Governor Kathy Hochul introduced an array of executive orders and new legislation Wednesday in response to a mass shooting in Buffalo last week.
The Associated Press reports Hochul’s announcement came days after a White 18-year-old wearing military gear killed 10 Black shoppers and workers at the supermarket using a rifle purchased legally a few months ago.
New York is among states that have a “red flag” law, which allows law enforcement officials to petition a court to take away someone’s guns if they are potentially dangerous because of a mental health problem.
That law was in place last spring when state police questioned the shooting suspect over comments he made as a high school student about wanting to commit a murder-suicide. He was taken to a hospital for a psychiatric evaluation under a state mental health law, and released a day and a half later.
State Police did not, however, initiate the court process to temporarily take away the suspect’s access to guns following the incident.
Hochul said state police must now file for extreme risk protection orders under New York’s red flag law when they have probable cause to believe someone is a threat to themselves or others.

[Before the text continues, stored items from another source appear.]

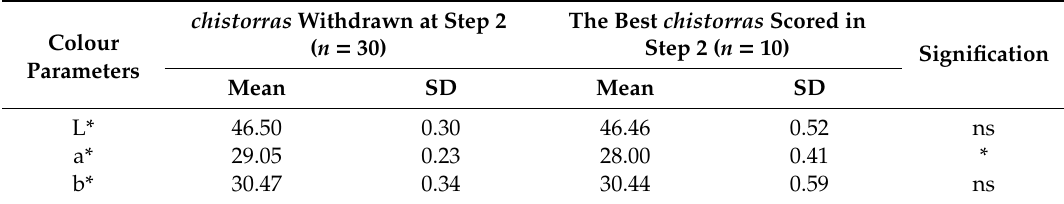
Table 6. Instrumental colour results of chistorras in phase 2. Data were grouped in: 10 best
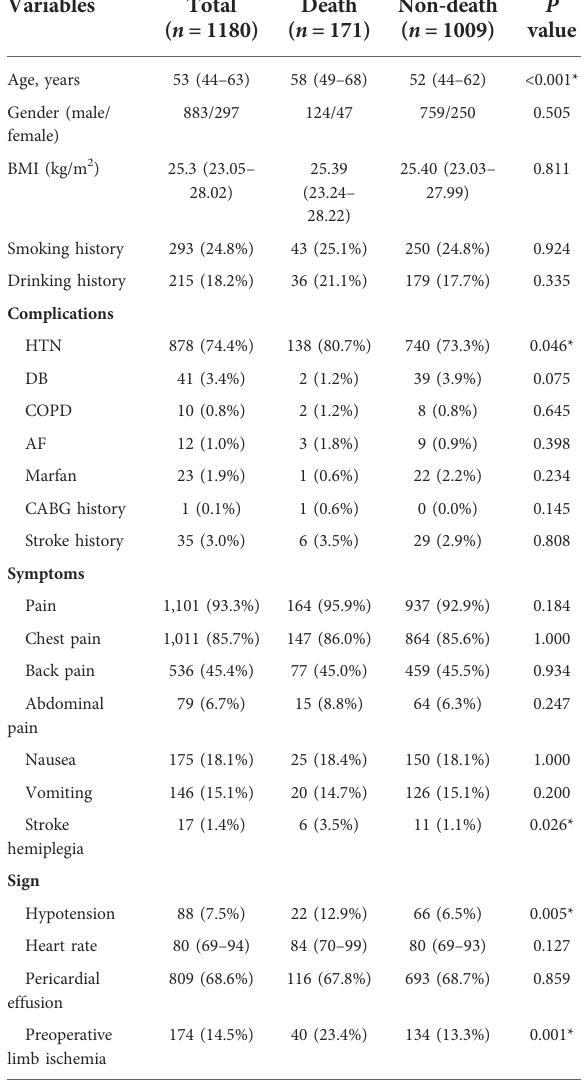
TABLE 1 Demographics and characteristics of non-death and death AAD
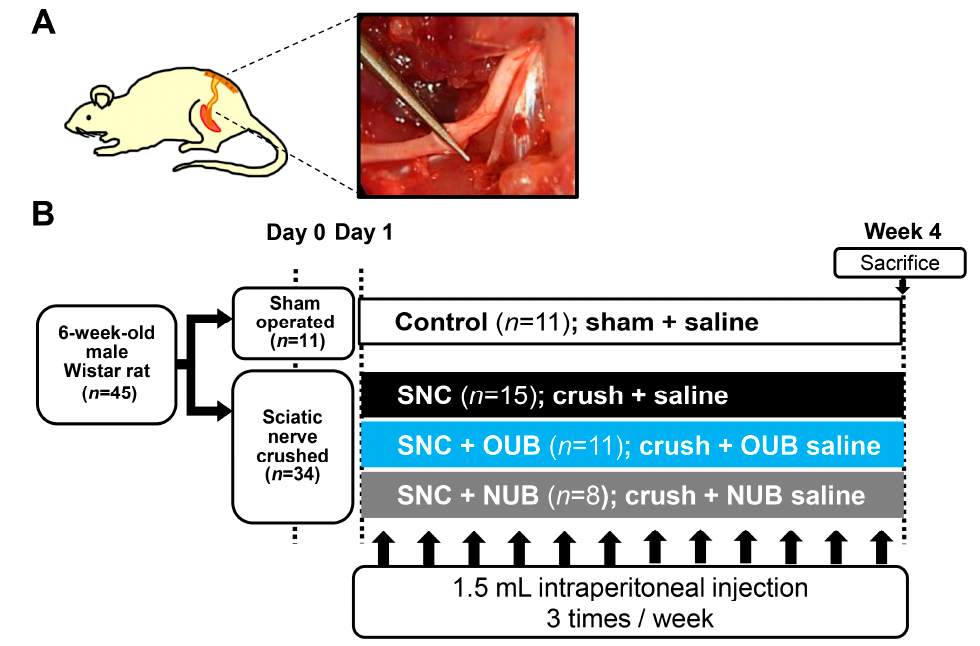
Figure 8. ( A ) Schematic diagram and photo of the surgical procedure. The sciatic nerve 5 mm distal from the sciatic notch was crushed three times in three different directions for 10 s per crush; ( B ) experimental protocols. SNC: sciatic nerve crush injury, OUBs: oxygen ultra-fine bubbles, and NUB: nitrogen ultra-fine bubble.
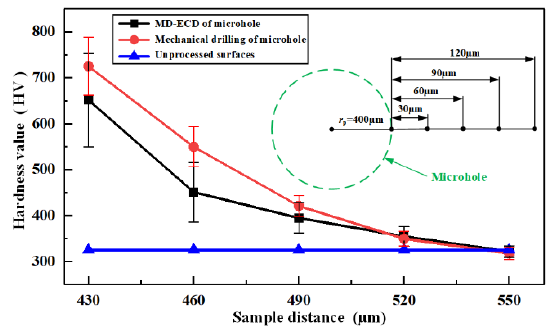
Figure 17. Micro-hardness of the microhole.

According to State Police Superintendent Kevin Bruen, State police themselves have successfully applied for 300 of over 1,000 protection orders granted by courts under the red flag law, which became effective in fall 2019.
Hochul said such orders typically last for one year but can be renewed. Courts can bar people from possessing or buying firearms or order them to give up firearms.

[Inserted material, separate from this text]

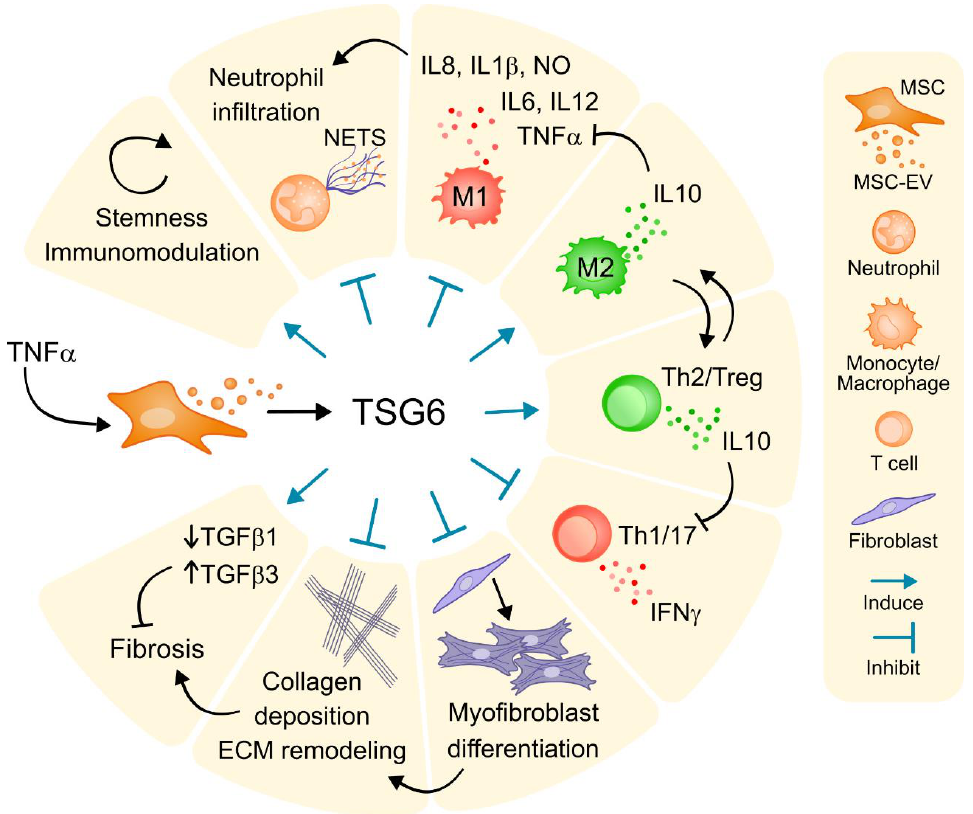
Figure 1. Summary of actions attributed to TSG-6, secreted by MSC and contained also in MSC-EV upon TNFα stimulation. In specific, TSG-6 can induce proliferation, stemness and increase in the immunomodulatory functions of MSC. TSG-6 reduces inflammation and switches on tissue repair by mechanisms such as: reducing neutrophil infiltration and activation; inhibiting inflammatory M1 towards M2 polarization of monocytes; inducing regulatory T cells; and reducing fibrosis. ECM: extracellular matrix; IFNγ: interferon gamma; IL: interleukin; MSC: mesenchymal stromal cell; MSC-EV: MSC-derived extracellular vesicles; NETS: neutrophil extracellular traps; NO: nitric oxide; TGF β : transforming growth factor β ; TNFα: tumor necrosis factor alpha; Treg: regulatory T cell; TSG-6: TNF - stimulated gene 6 protein.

Hochul’s executive order mostly affects people who interact with police on the highway or people who live outside of New York City and the state’s biggest communities: New York state police serve the state’s highway system and typically rural communities in need of law enforcement assistance.
New York will also track and try to stop violent domestic extremism on social media through new units in the state police and the state’s Division of Homeland Security and Emergency Services.
The new units will fund local threat assessment management teams, as well as track and intervene when people show signs of radicalization through their social media posts. New York will also train law enforcement, school and mental health professionals about the uptick in domestic and homegrown violent extremism and radicalization.
The governor wants lawmakers to pass her bill to make more kinds of guns subject to the state’s firearm laws. Hochul said the nation has almost become desensitized to the devastation of mass shootings and gun violence, and the spread of extremist ideology online.
Attorney General Letitia James simultaneously announced the launch of an investigation into social media companies that the suspected shooter allegedly used to discuss his plans for the killings.
Domestic terror attacks and plots have tripled nationally in the past decade, the governor’s office noted Wednesday. The office stated there were 73 terrorist attacks or unearthed plots in the U.S. last year, including 38 White supremacist and similarly like-minded attacks or plots.